Tapinauchenius rasti is one of the nine recognized species within the genus Tapinauchenius. It was formally described in 2018 from specimens, both male and female, collected on Union Island, part of St. Vincent and the Grenadines in the Lesser Antilles.

== Distribution ==
This species is endemic to Union Island in Saint Vincent and the Grenadines. Currently, T. rasti is only known from Union Island, though the true diversity and distribution of endemic Tapinauchenius species across the Windward Islands in the Caribbean remain an open question requiring further investigation.

== Description ==
As with other species of Tapinauchenius, males and females of Tapinauchenius rasti are distinguished from those of Ephebopus Simon, 1892 by lacking an urticating setae pad on the prolateral distal femur of the palp, and from Psalmopoeus Pocock, 1895 and Amazonius Cifuentes and Bertani, 2022 by lacking a maxillary lyra.

Females of Tapinauchenius rasti resemble those of T. plumipes, T. cupreus, T. latipes, and T. polybotes .

Males of T. rasti resemble those of T. polybotes by having a short embolus that is less than 2.7 times the subtegulum length, but they differ from T. polybotes by lacking a sinuous curvature at the embolus tip.

Hüsser (2018) reported that adult T. rasti specimens were typically found on larger, older trees, utilizing cavities and "knot holes" as retreats, which were lined with silk around the entrance. One subadult was observed under loose bark. Subadults were also seen on both large and small diameter trees, as well as in bromeliads, on rocks, and once on the ground. Females exhibited parental care, with spiderlings observed near the entrance to their retreats.

== Pet trade ==
The global pet trade in invertebrates, including tarantulas, remains poorly understood and often lacks adequate research and regulation.Tapinauchenius rasti (Caribbean diamond tarantula), endemic to Saint Vincent and the Grenadines, is a species of concern in the international pet trade. A recent study examined the extinction risks associated with its trade using the COM-B model, which assesses decision-making based on capability, opportunity, and motivation.

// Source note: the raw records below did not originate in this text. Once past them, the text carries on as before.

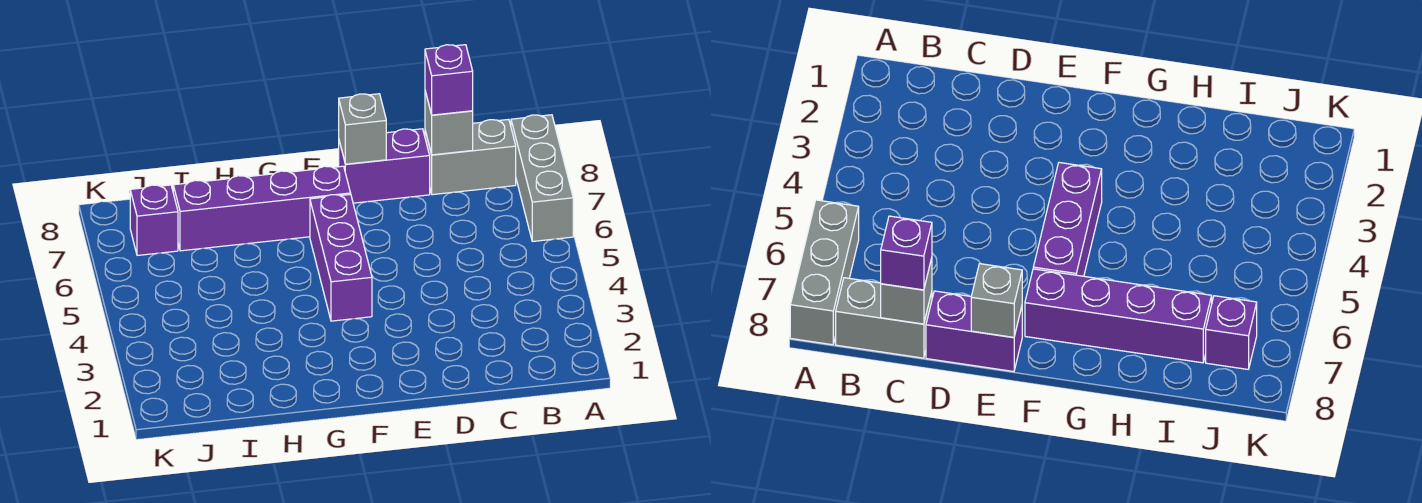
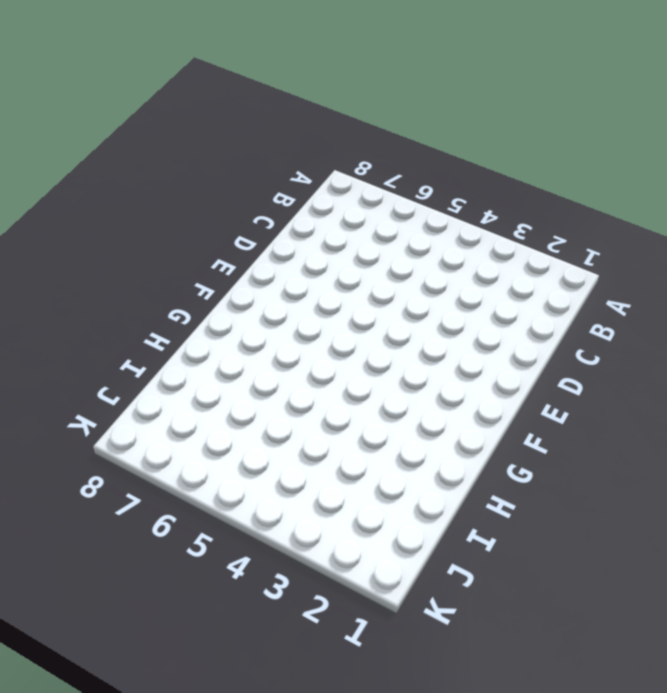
none -> grey brick A6:A8 level 1
none -> grey brick B8:C8 level 1

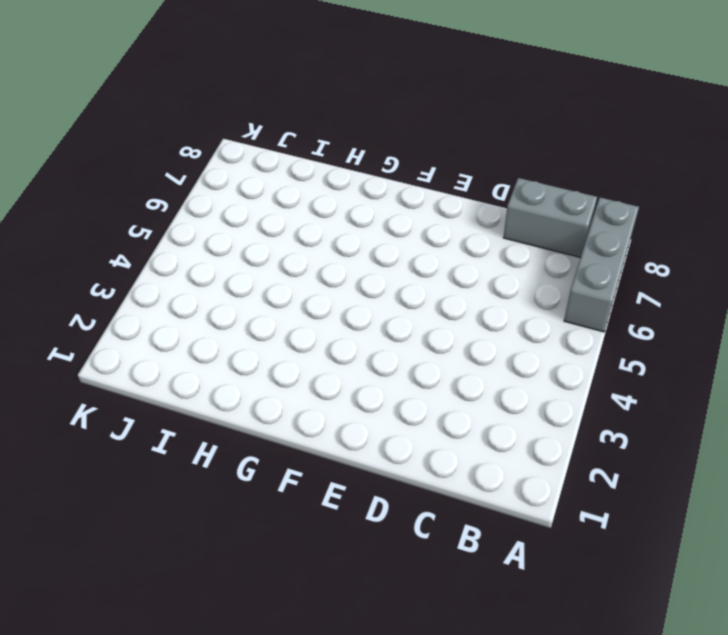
none -> purple brick D8:E8 level 1
none -> purple brick F4:F6 level 1

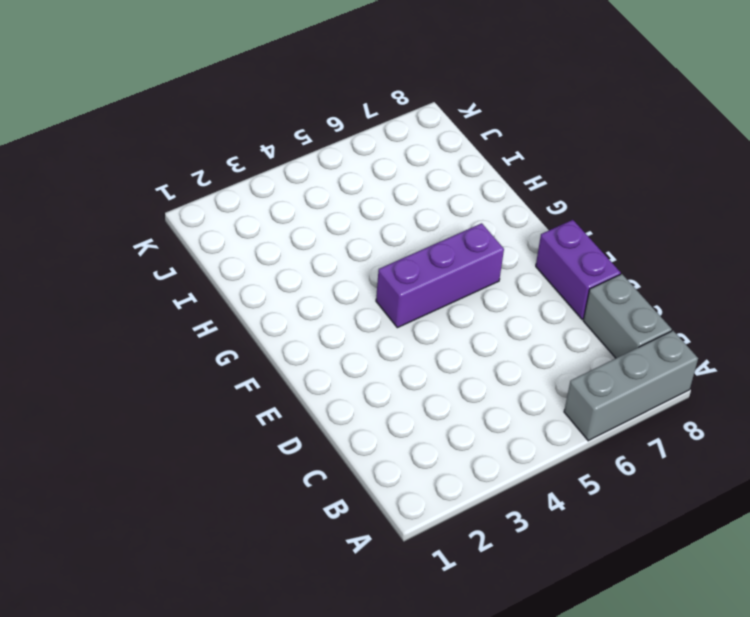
none -> purple brick F7:I7 level 1
none -> purple brick J7 level 1

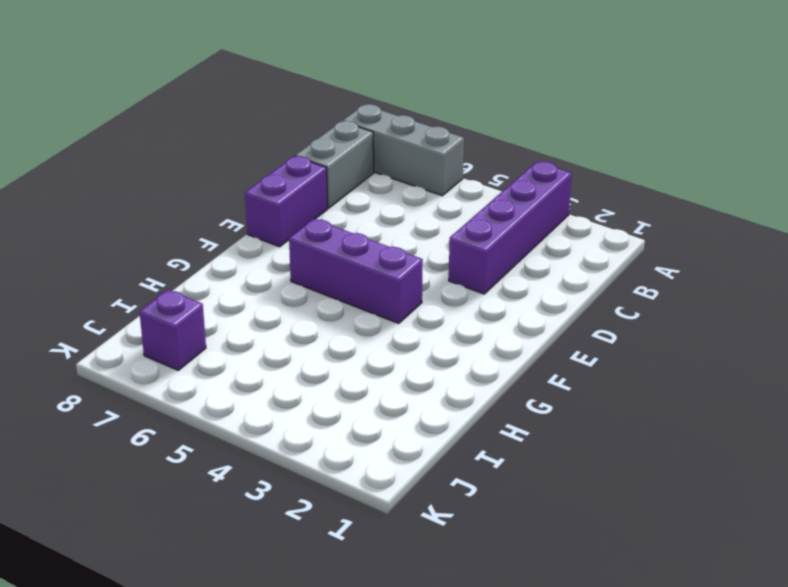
purple brick A3:D3 level 1 -> purple brick F7:I7 level 1
none -> grey brick C8 level 2
none -> grey brick E8 level 2

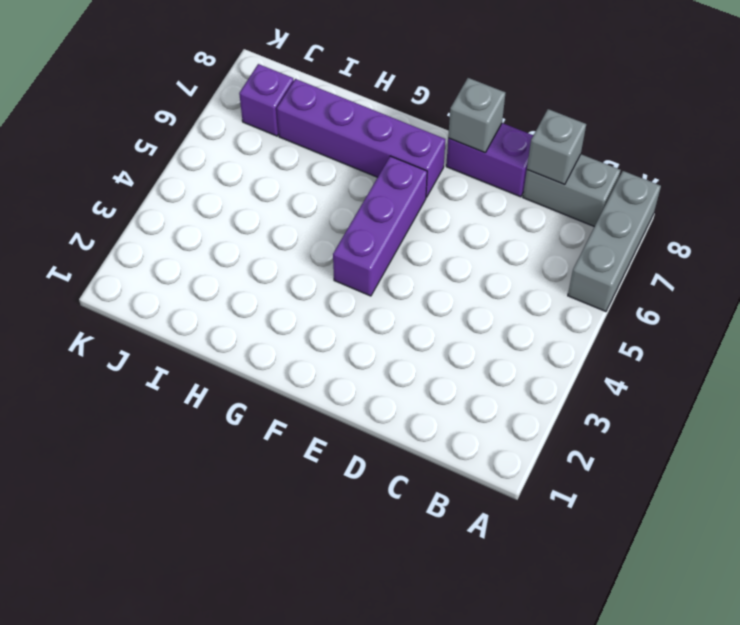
none -> purple brick C8 level 3

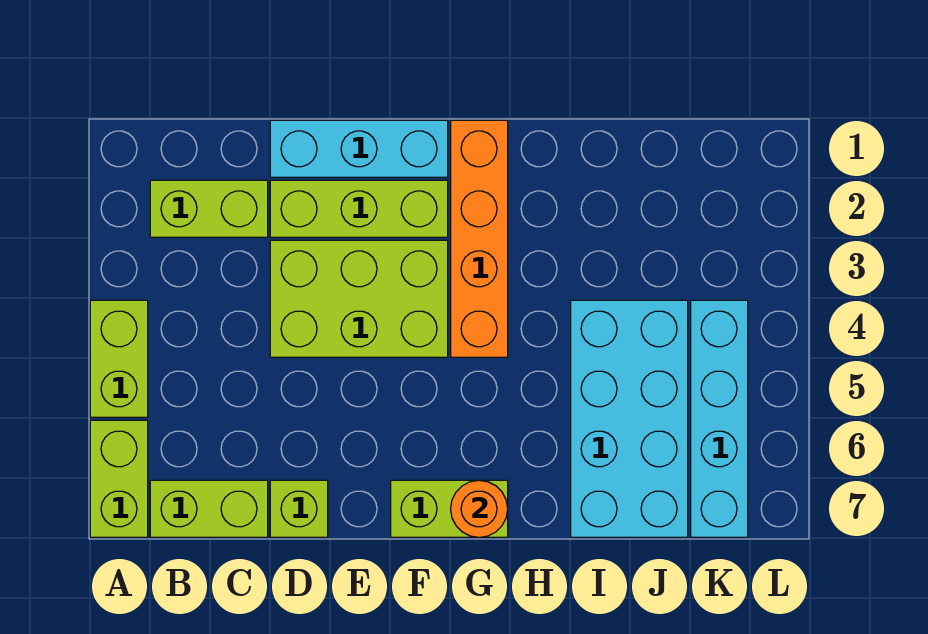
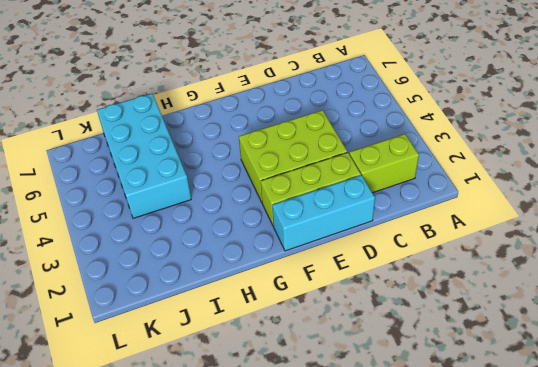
none -> lime brick A4:A5 level 1
none -> lime brick A6:A7 level 1
none -> lime brick B7:C7 level 1

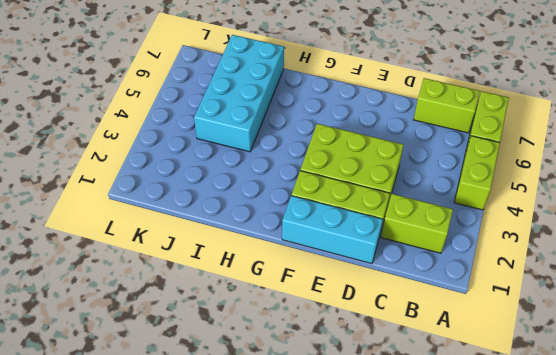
none -> lime brick D7 level 1
none -> lime brick F7:G7 level 1
none -> orange brick G1:G4 level 1

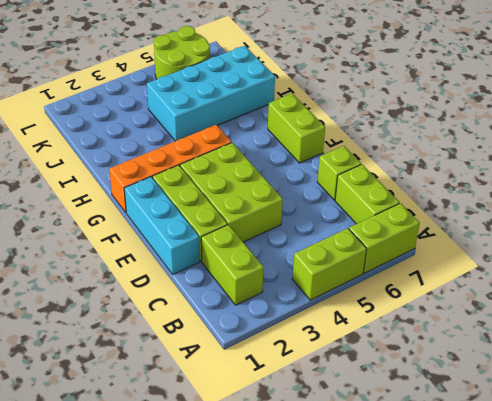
lime round brick K5:L6 level 1 -> cyan brick K4:K7 level 1
none -> orange round brick G7 level 2

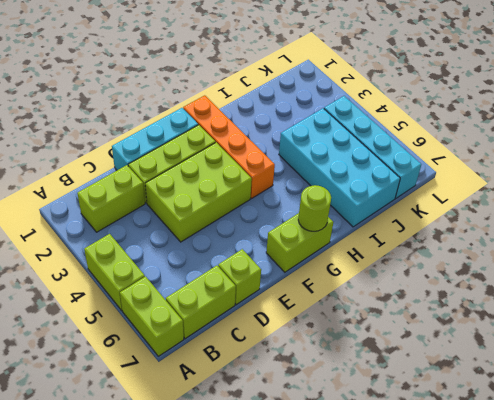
lime round brick G7 level 2 -> orange round brick G7 level 2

The study found that while T. rasti is widely traded, primarily through captive breeding, the current wildlife trade does not pose a significant threat to its populations. Motivation for acquiring the species was low due to its morphology and behavior, and wild collection is both challenging and unprofitable due to local enforcement and logistical difficulties. The species is also relatively inexpensive, further reducing the incentive to collect wild specimens. This assessment provides a model for evaluating threats from trade to other spider species, promoting sustainable and responsible practices that minimize risks to wild populations.In the pet trade, specimens labeled as Tapinauchenius sp. "Caribbean Diamond" and Tapinauchenius sp. "Union Island" are now recognized as T. rasti.